We alternate between talking normally of mundane things, memories of dad, bouts of Mum crying, but also catching up as it's years since we've seen each other in person.  I get to spend some time with my niece, who was a child last time I saw her and is now a teenager.  Dad should be here.  I smoke.  My emotions fluctuate too, and we set each other off.  Robyn yells at Luci about something and I find I'm crying in the porch, so I go outside.  Mum follows me and hugs me and I can't stop crying.  I want my Daddy.  I don't want to do this.  Like the bit when you're having a baby and it occurs to you that it has to come out the way it went in and you think, ok, I've changed my mind.  I run past the hospital and find myself weeping, tears in the pouring rain, because I think about dad being in the fridge there.  My mind says, well, they're going to take him out of the fridge and put him in the oven soon.  Rachel says, he'd be joking about being a popsicle.  He would.  This new surreal place I find myself in sucks.  Make it stop.

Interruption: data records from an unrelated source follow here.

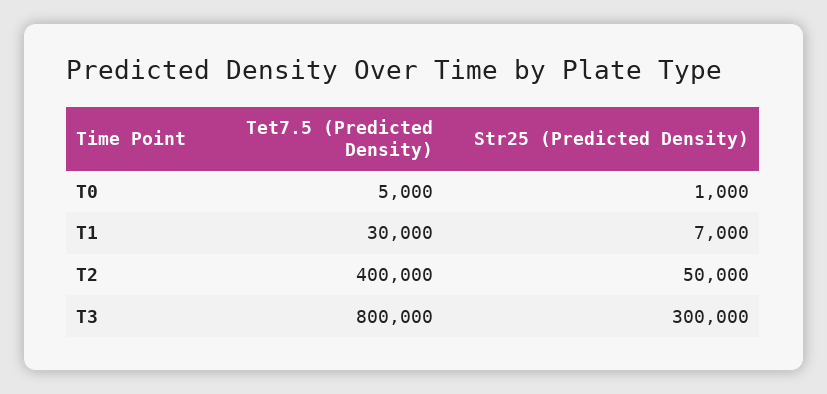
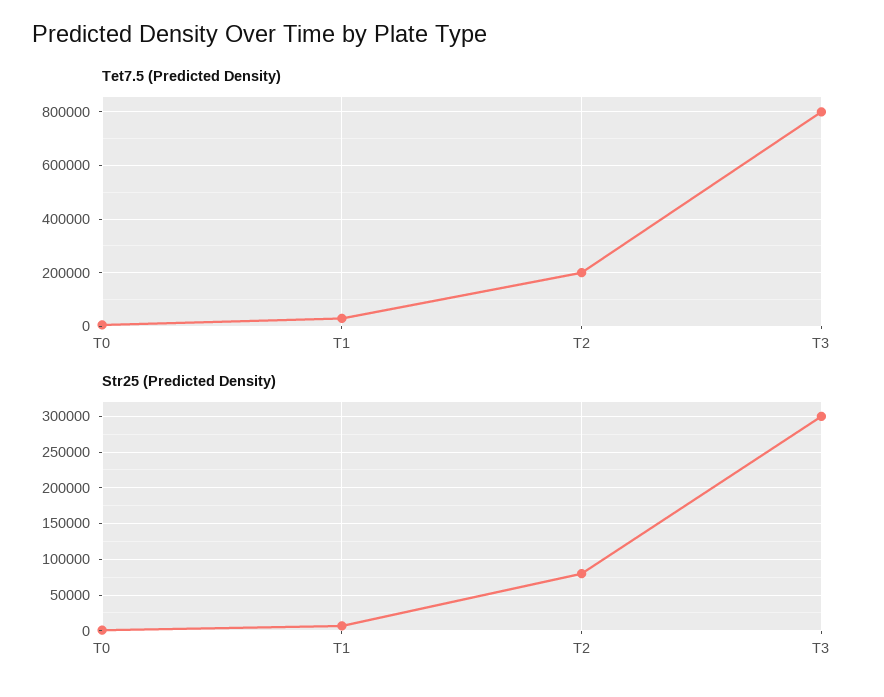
  {
    "Tet7.5 (Predicted Density)": {
      "T0": 5000,
      "T1": 30000,
-     "T2": 400000,
+     "T2": 200000,
      "T3": 800000
    },
    "Str25 (Predicted Density)": {
      "T0": 1000,
      "T1": 7000,
-     "T2": 50000,
+     "T2": 80000,
      "T3": 300000
    }
  }

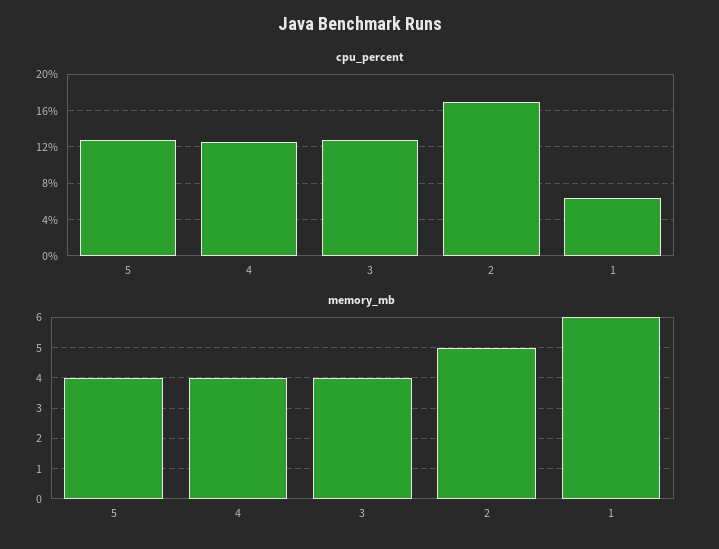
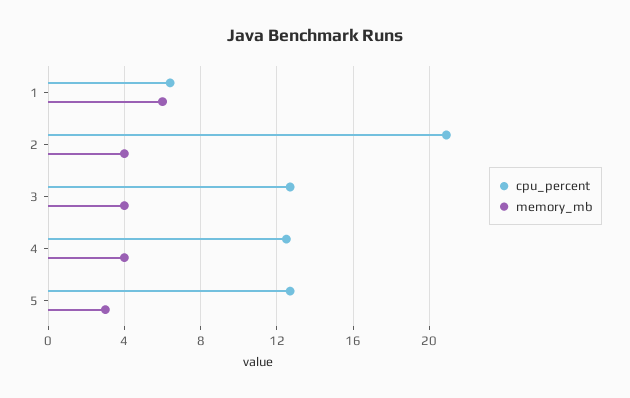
  {
    "cpu_percent": {
      "5": 12.5,
      "4": 12.5,
      "3": 12.5,
-     "2": 17,
+     "2": 21,
      "1": 6.5
    },
    "memory_mb": {
-     "5": 4,
+     "5": 3,
      "4": 4,
      "3": 4,
-     "2": 5,
+     "2": 4,
      "1": 6
    }
  }

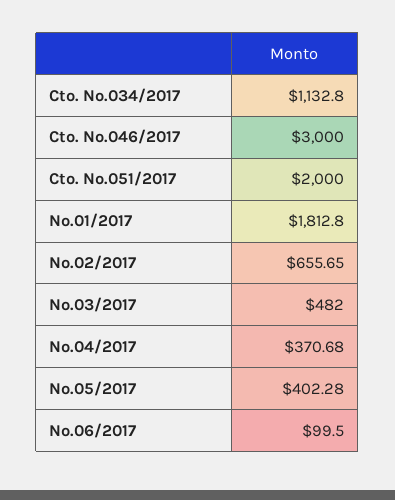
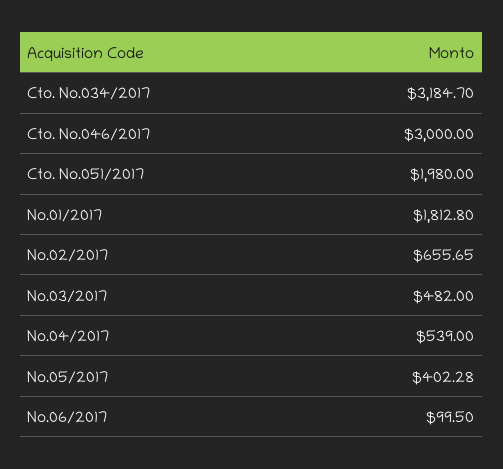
  {
-   "Cto. No.034/2017": 1132.8,
+   "Cto. No.034/2017": 3184.7,
    "Cto. No.046/2017": 3000,
-   "Cto. No.051/2017": 2000,
+   "Cto. No.051/2017": 1980,
    "No.01/2017": 1812.8,
    "No.02/2017": 655.65,
    "No.03/2017": 482,
-   "No.04/2017": 370.68,
+   "No.04/2017": 539,
    "No.05/2017": 402.28,
    "No.06/2017": 99.5
  }

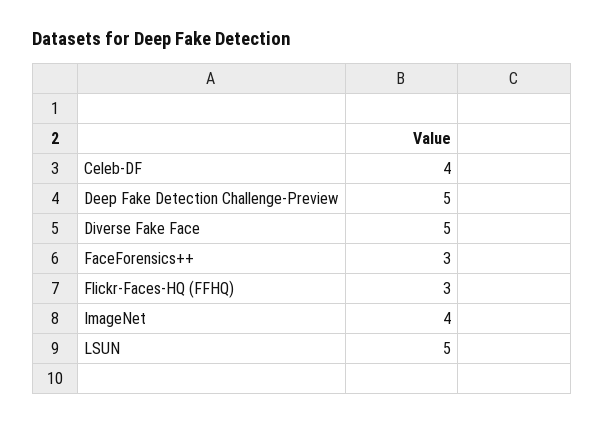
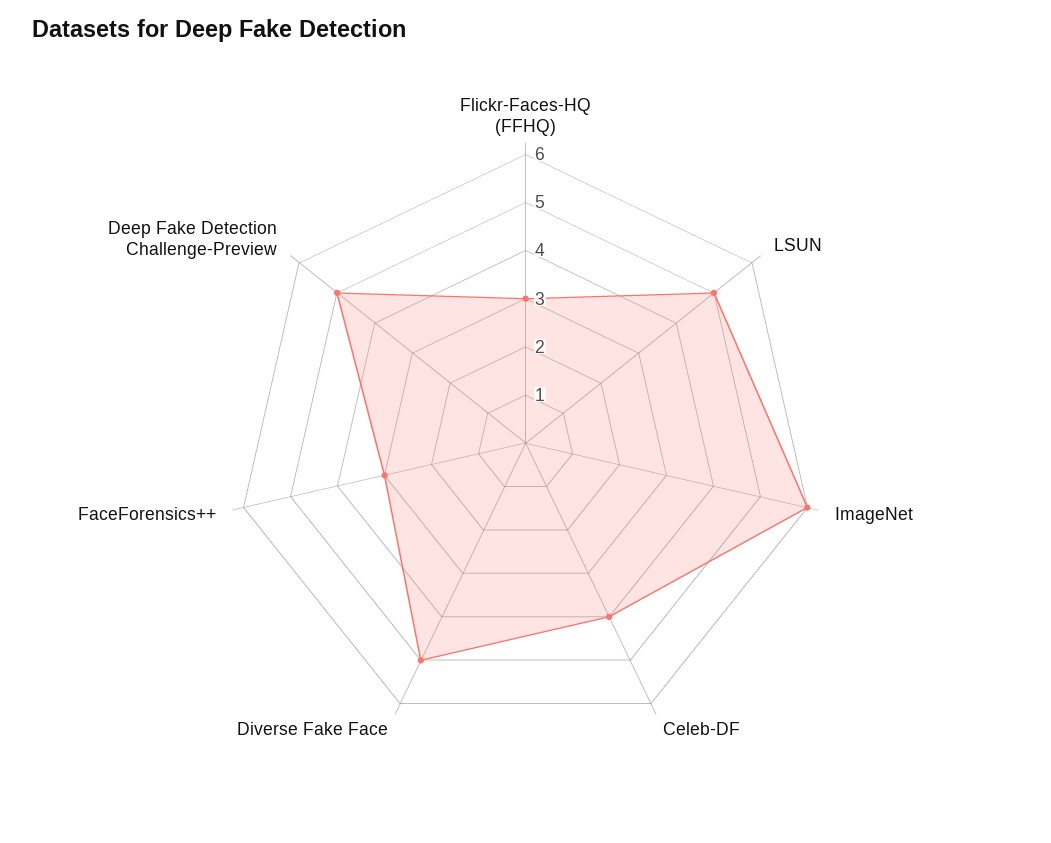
  {
    "Celeb-DF": 4,
    "Deep Fake Detection Challenge-Preview": 5,
    "Diverse Fake Face": 5,
    "FaceForensics++": 3,
    "Flickr-Faces-HQ (FFHQ)": 3,
-   "ImageNet": 4,
+   "ImageNet": 6,
    "LSUN": 5
  }

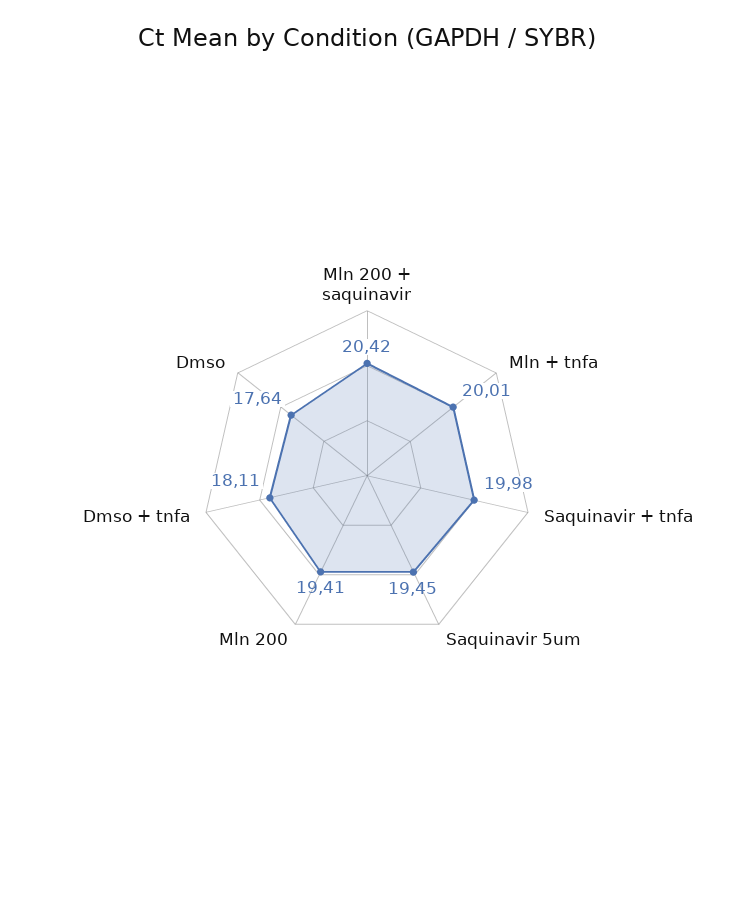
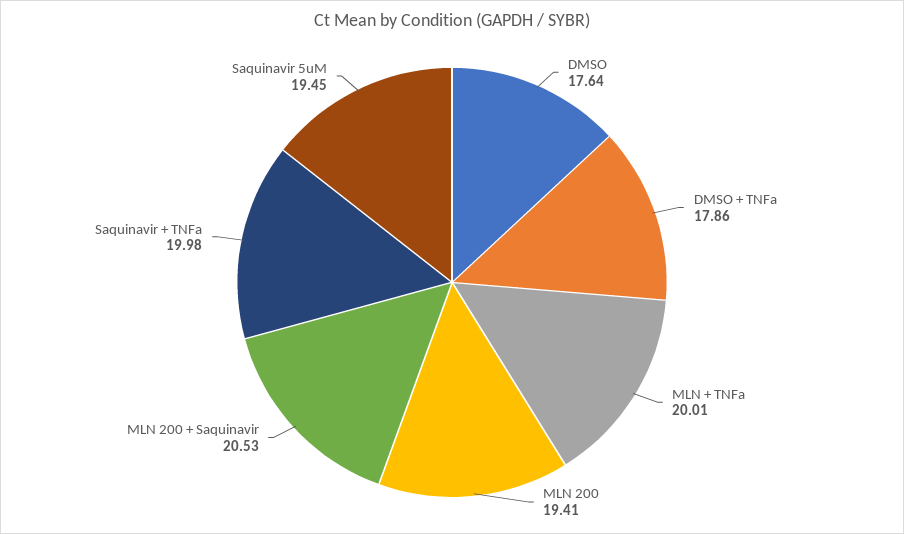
  {
-   "Mln 200 + saquinavir": 20.42,
+   "Mln 200 + saquinavir": 20.53,
    "Mln + tnfa": 20.01,
    "Saquinavir + tnfa": 19.98,
    "Saquinavir 5um": 19.45,
    "Mln 200": 19.41,
-   "Dmso + tnfa": 18.11,
+   "Dmso + tnfa": 17.86,
    "Dmso": 17.64
  }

But it doesn't stop.  In fact it gets worse.  Today mum is mad at us, a misunderstanding but it drags on and requires fixing.  We go to their house and dad's not there, and we look for documents.  Luckily the will we find doesn't say, "I want to be buried" because I suspect it's too late.  He has organized and labelled everything we will need.  I am touched to find that he kept a note I sent him with a present for his birthday, in his bedside drawer.  I annex his bathrobe.  It smells like him.  I am no longer crying but I'm jagged and can't settle at all now, I want to go and walk until my legs give out but I should probably stay here with everyone else. 

All the roads in my head lead to him.  He always seemed so indestructible, so strong and upbeat. I keep thinking of all the things he loved to do, and how he's not here to enjoy them any more.  The cooking and woodwork and gardening and sailing and climbing and photography and drinking beer.  He shaped my life with his so-large life, in so many ways. Genetically, with our height and build and endurance. And so much more - it was his love of the mountains that brought us to this country, his musical taste that shaped mine, his work ethic and devotion to other people that drives my life, his curiosity and passion for adventure and walking that runs in my veins, his love of Monty Python, Red Dwarf, Blackadder that makes me spout quotes, his tendency to say out loud the things that should probably be kept in one's head that I suffer from.  If I can live even half the life he did, I'll still have done more than most people ever dream of.  I am proud to have been his daughter for as long as I was, and I will miss him until the day I die.